Woolf began writing To the Lighthouse partly as a way of understanding and dealing with unresolved issues concerning both her parents[7] and indeed there are many similarities between the plot and her own life. Her visits with her parents and family to St Ives, Cornwall, where her father rented a house, were perhaps the happiest times of Woolf's life, but when she was thirteen her mother died and, like Mr. Ramsay, her father Leslie Stephen plunged into gloom and self-pity. Woolf's sister Vanessa Bell wrote that reading the sections of the novel that describe Mrs. Ramsay was like seeing her mother raised from the dead.[8] Their brother Adrian was not allowed to go on an expedition to Godrevy Lighthouse, just as in the novel James looks forward to visiting the lighthouse and is disappointed when the trip is cancelled.[9] [10] Lily Briscoe's meditations on painting are a way for Woolf to explore her own creative process (and also that of her painter sister), since Woolf thought of writing in the same way that Lily thought of painting.[11]
Woolf's father began renting Talland House in St.

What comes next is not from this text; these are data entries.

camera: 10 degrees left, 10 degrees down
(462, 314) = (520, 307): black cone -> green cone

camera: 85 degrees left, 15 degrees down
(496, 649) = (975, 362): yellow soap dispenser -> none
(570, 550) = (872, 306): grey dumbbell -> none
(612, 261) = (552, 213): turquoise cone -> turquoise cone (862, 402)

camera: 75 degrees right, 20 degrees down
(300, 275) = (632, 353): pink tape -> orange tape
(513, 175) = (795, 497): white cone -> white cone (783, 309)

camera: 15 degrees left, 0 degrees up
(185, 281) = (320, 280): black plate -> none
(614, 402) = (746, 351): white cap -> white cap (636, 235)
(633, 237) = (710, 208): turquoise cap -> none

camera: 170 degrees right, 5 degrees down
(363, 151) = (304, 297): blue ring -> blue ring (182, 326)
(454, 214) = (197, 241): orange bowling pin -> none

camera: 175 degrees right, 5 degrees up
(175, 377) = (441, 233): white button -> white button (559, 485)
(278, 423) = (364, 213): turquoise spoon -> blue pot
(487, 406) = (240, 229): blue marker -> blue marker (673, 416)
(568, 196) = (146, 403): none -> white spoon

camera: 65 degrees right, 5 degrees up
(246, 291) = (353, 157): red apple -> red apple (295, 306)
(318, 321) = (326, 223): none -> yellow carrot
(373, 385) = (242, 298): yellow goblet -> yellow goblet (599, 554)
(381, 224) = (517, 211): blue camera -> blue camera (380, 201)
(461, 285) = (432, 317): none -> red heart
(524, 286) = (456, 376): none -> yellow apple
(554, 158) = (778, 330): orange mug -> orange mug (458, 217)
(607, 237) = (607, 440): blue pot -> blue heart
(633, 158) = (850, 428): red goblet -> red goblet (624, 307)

Ives, in 1882, shortly after Woolf's birth. The house was used by the family as a family retreat during the summer for the next ten years. The location of the main story in To the Lighthouse, the house on the Hebridean island, was formed by Woolf in imitation of Talland House. Many actual features from St Ives Bay are carried into the story, including the gardens leading down to the sea, the sea itself, and the lighthouse.
Although in the novel the Ramsays return to the house on Skye after the war, the Stephens had given up Talland House by that time. After the war, Virginia Woolf visited Talland House under its new ownership with her sister Vanessa, and Woolf repeated the journey later, long after her parents were dead.
Upon completing the draft of this, her most autobiographical novel, Woolf described it as 'easily the best of my books' and her husband Leonard thought it a "'masterpiece' ... entirely new 'a psychological poem'". They published it together at their Hogarth Press in London in 1927. The first impression of 3000 copies of 320 pages measuring NaNby was bound in blue cloth. The book outsold all Woolf's previous novels, and the royalties enabled the Woolfs to buy a car.[12]